A tetraplegic man is being deported to what his family fears is a death sentence.
Semisi Ma'afu Samiu, 61, tripped over a child's plastic bike in Auckland in May 2006, crashing on to a concrete surface and injuring his spine, leaving him without the use of his limbs.
Now he is facing the prospect of police taking him away.
He has been declined New Zealand residency. In a letter dated December 3, Immigration New Zealand technical officer Terri Bentley informed Samiu's daughter and primary carer Laumanu Ma'afu there was no alternative but to deport him.
"I will then have to make arrangements with police and a medical escort to accompany him to Tonga," the letter said. "I am sure your father does not need this complication but I am being left with no other choice."
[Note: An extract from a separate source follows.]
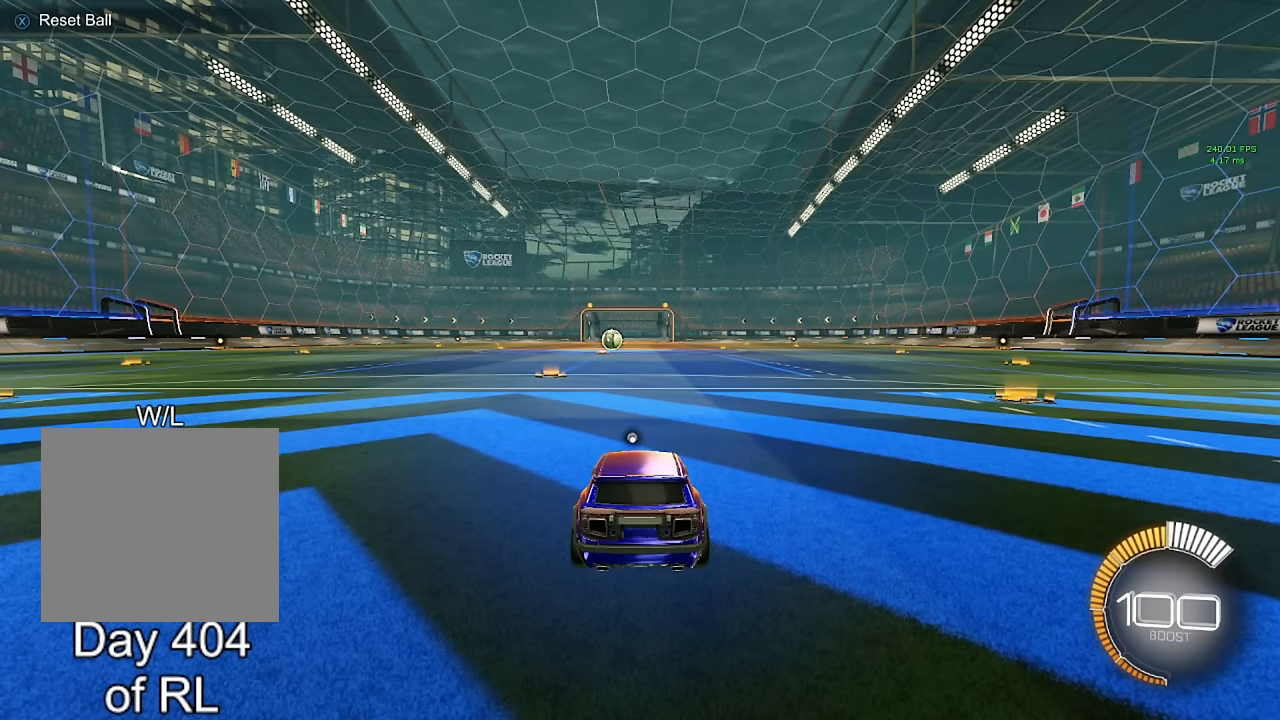
{"buttons": [], "left_stick": "center", "right_stick": "center", "events": []}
All appeals have been dismissed and he would have to depart immediately. If Bentley did not receive a confirmed plane booking by tomorrow she would arrange his deportation.
But Samiu said: "How? How will I get off the plane in Tonga?"
Since his accident, the former construction worker has become prone to frequent urinary infections and spent yesterday lying in bed in the single bedroom of his niece's Otara home, where he lives.
Samiu is supported financially by his family and draws no welfare benefit. ACC has covered his rehabilitation, physiotherapy and transport, and has provided a motorised wheelchair, the bed and a hoist to move between the two.
If he left New Zealand, that equipment would remain here.
"I don't want to go ... I'm not sure who's going to die first, me or my wife - the carer."
Last month, Samiu agreed to obey a directive from Immigration NZ and return to Tonga, but when he discovered ACC's equipment would have to stay he called it off. Some of his medicines were also not available in Tonga.
Immigration NZ said the Removal Review Authority concluded living in Tonga would be sufficient. Samiu would have a reduced life expectancy but the cost of his disability on the health system meant it was in the public interest for him to return.